*文書抜粋*.
直交
From Wikipedia, the free encyclopedia
normalとmodulo
初等幾何
初等幾何学においては、「垂直に交わる」こと、すなわちユークリッド空間内の交わる二つの直線や平面のなす角が直角であることを意味する。
このことは、直線と曲線または曲線同士、あるいは平面と曲面または曲面同士、もしくは曲線と曲面などの場合にも、交点において曲線の接線(または法線)あるいは曲面の接平面(または法線)などを考えることにより拡張できる。すなわち接線同士(または法線同士)の直交を以って二つの曲線の直交を定義するのである。注意すべきこととして、これら対象の直交性をベクトルによって定めるならば、(ベクトルは平行移動不変であるから)直交するそれらの対象は必ずしも「交わらない」。また非標準的な内積に関する直交性を考えるならば、直交するふたつのベクトルは必ずしも直角を成さない。
ユークリッド空間
ベクトル空間

内積空間
内積空間 V における2つのベクトル x, y が直交するとは、それらの内積 ⟨x, y⟩ が零となるときに言い[8]、x ⊥ y と書く。内積空間 V の二つの部分線型空間 A, B が互いに直交するとは、A の各ベクトルが B の任意のベクトルに直交するときに言う。V において A に直交する最大の部分線型空間 B を、V における A の直交補空間 A⊥ という。
ベクトルの集合がどの二つも互いに直交する (pairwise orthogonal) とは、それらベクトルの任意の対が互いに直交するときに言い、どの二つも互いに直交するようなベクトルの集合はしばしば直交系 (orthogonal set, orthogonal system) と呼ばれる。内積空間における直交系は線型独立系である。

*提示レコード*.
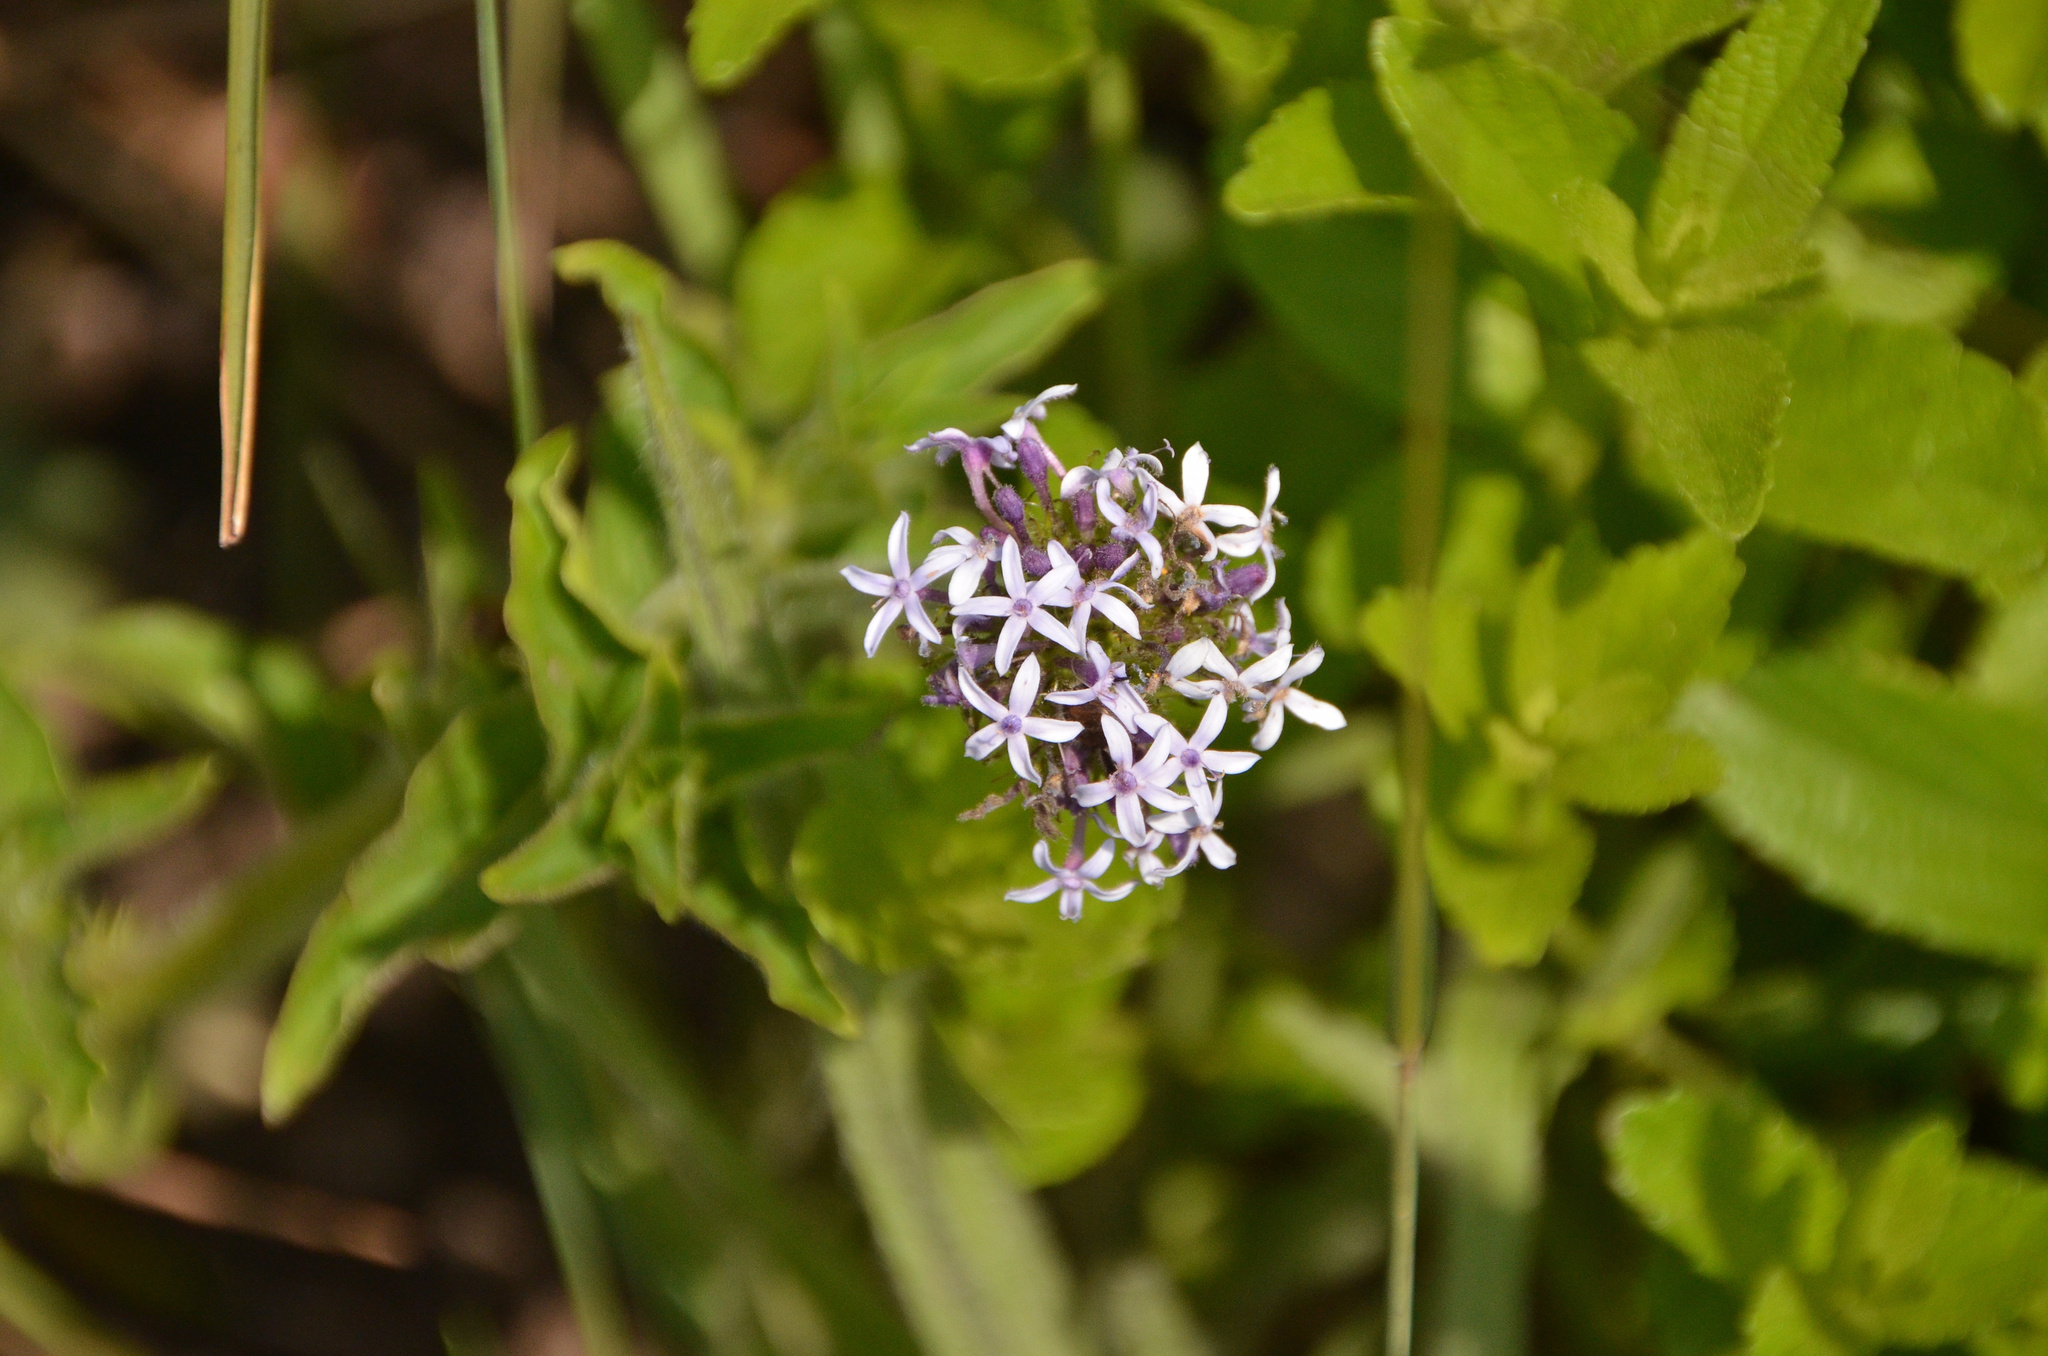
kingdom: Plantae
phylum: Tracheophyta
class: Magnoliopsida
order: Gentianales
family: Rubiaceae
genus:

*演習課題*.
(a) 直交に関する文書によれば、内積空間における直交系はどのような系か。
(b) 直交に関する文書の「ベクトルの集合がどの二つも互いに直交する (pairwise orthogonal)」から「orthogonal system) と呼ばれる。内積空間における直交系は線型独立系である。」までを、一字も変えずに再掲せよ。
レコードは使わなくてよい。

*解答*.
(a) 線型独立系である。

(b)
ベクトルの集合がどの二つも互いに直交する (pairwise orthogonal) とは、それらベクトルの任意の対が互いに直交するときに言い、どの二つも互いに直交するようなベクトルの集合はしばしば直交系 (orthogonal set, orthogonal system) と呼ばれる。内積空間における直交系は線型独立系である。